Preparation and catalytic properties of poly(methyl methacrylate)-supported Pd0 obtained from room-temperature, dark reduction of ionic aggregates of the unstable Pd2+ solution ionomer

RSC Adv. 2020 Nov 27;10(70):43175-43186. doi: 10.1039/d0ra08653c. eCollection 2020 Nov 23.

Abstract

A poly(methyl methacrylate)-supported Pd0 nanocatalyst was successfully prepared from solution reaction of Pd(CH3COO)2 with a copolymer acid, poly(methyl methacrylate-ran-methacrylic acid) (MMA-MAA). The reaction was carried out in a benzene/methanol mixed solvent in the dark at room temperature (∼25 °C) in the absence of a typical chemical reductant. There was coordination between the Pd0 nanoclusters and MMA-MAA, resulting in Pd0 nanoclusters being stably and uniformly dispersed in the MMA-MAA matrix, with an average particle size of ∼2.5 ± 0.5 nm. Mechanistically, it can tentatively be proposed that PMMA-ionomerization of the Pd2+ ions produces intramolecular -2COO--Pd2+ aggregate cross-links in the solution.

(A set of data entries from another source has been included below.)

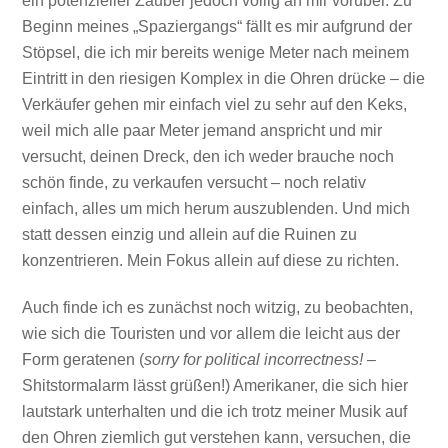
ein potenzieller Zauber jedoch völlig an mir vorüber. Zu
Beginn meines „Spaziergangs“ fällt es mir aufgrund der
Stöpsel, die ich mir bereits wenige Meter nach meinem
Eintritt in den riesigen Komplex in die Ohren drücke – die
Verkäufer gehen mir einfach viel zu sehr auf den Keks,
weil mich alle paar Meter jemand anspricht und mir
versucht, deinen Dreck, den ich weder brauche noch
schön finde, zu verkaufen versucht – noch relativ
einfach, alles um mich herum auszublenden. Und mich
statt dessen einzig und allein auf die Ruinen zu
konzentrieren. Mein Fokus allein auf diese zu richten.
Auch finde ich es zunächst noch witzig, zu beobachten,
wie sich die Touristen und vor allem die leicht aus der
Form geratenen (
sorry for political incorrectness!
–
Shitstormalarm lässt grüßen!) Amerikaner, die sich hier
lautstark unterhalten und die ich trotz meiner Musik auf
den Ohren ziemlich gut verstehen kann, versuchen, die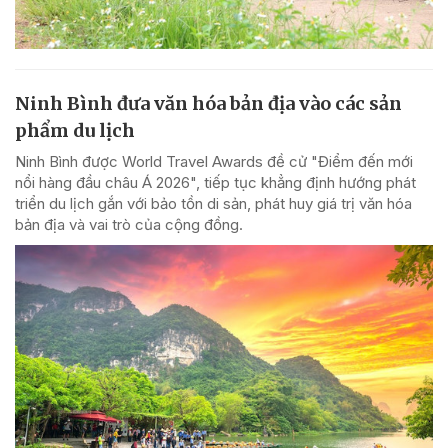
Ninh Bình đưa văn hóa bản địa vào các sản
phẩm du lịch
Ninh Bình được World Travel Awards đề cử "Điểm đến mới
nổi hàng đầu châu Á 2026", tiếp tục khẳng định hướng phát
triển du lịch gắn với bảo tồn di sản, phát huy giá trị văn hóa
bản địa và vai trò của cộng đồng.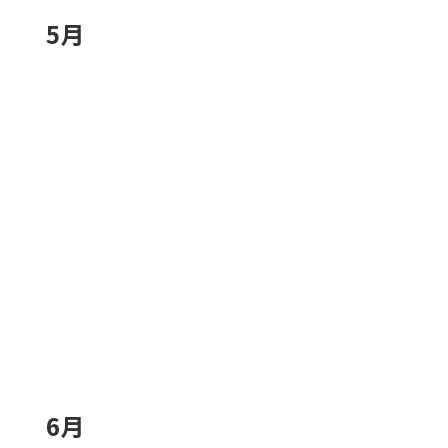
5月
6月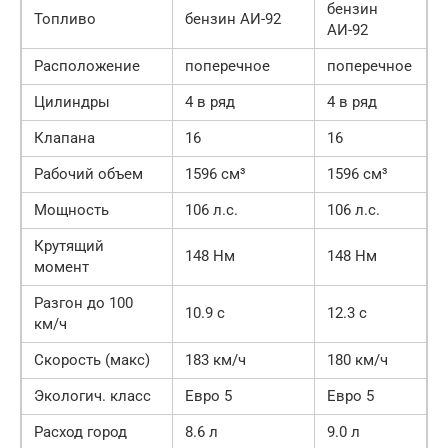
бензин
Топливо
бензин АИ-92
АИ-92
Расположение
поперечное
поперечное
Цилиндры
4 в ряд
4 в ряд
Клапана
16
16
Рабочий объем
1596 см³
1596 см³
Мощность
106 л.с.
106 л.с.
Крутящий
148 Нм
148 Нм
момент
Разгон до 100
10.9 с
12.3 с
км/ч
Скорость (макс)
183 км/ч
180 км/ч
Экологич. класс
Евро 5
Евро 5
Расход город
8.6 л
9.0 л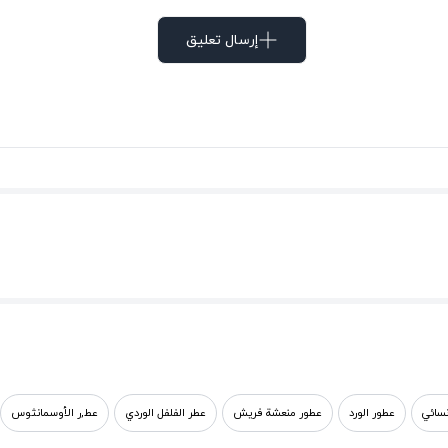
إرسال تعليق
سائي
عطور الورد
عطور منعشة فریش
عطر الفلفل الوردي
عط,ر الأوسمانثوس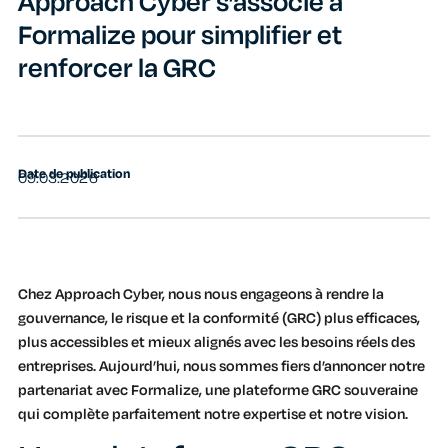
Approach Cyber s’associe à
Formalize pour simplifier et
renforcer la GRC
Date de publication
09.03.2026
Chez Approach Cyber, nous nous engageons à rendre la
gouvernance, le risque et la conformité (GRC) plus efficaces,
plus accessibles et mieux alignés avec les besoins réels des
entreprises. Aujourd’hui, nous sommes fiers d’annoncer notre
partenariat avec Formalize, une plateforme GRC souveraine
qui complète parfaitement notre expertise et notre vision.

On swelling of the chain-segments that are covalently bound via multiple C-C bonds, the resultant elastic forces cause instantaneous dissociation at the O-Pd coordination bonds to give transient bare (i.e., uncoordinated), highly-oxidative Pd2+ ions and H+-associative carboxylate groups, both of which rapidly scavenge electrons and protons, respectively, of the active α-H atoms abstracted from the methanol molecules of the solvent to make Pd0 nanoclusters supported by the re-formed MMA-MAA. The MMA-MAA acid copolymer, without itself undergoing any permanent chemical change, serves as a mechanical activator or catalyst for the mechanochemical reduction of Pd(CH3COO)2 under mild conditions. Compared with traditional Pd/C catalysts, this Pd0 nanocatalyst exhibited more excellent catalytic efficiency and reusability in the Heck reaction between iodobenzene and styrene, and it could be easily separated. The supported Pd0 nanocatalyst prepared using this novel and simple preparation method may display high-efficiency catalytic properties for other cross coupling reactions.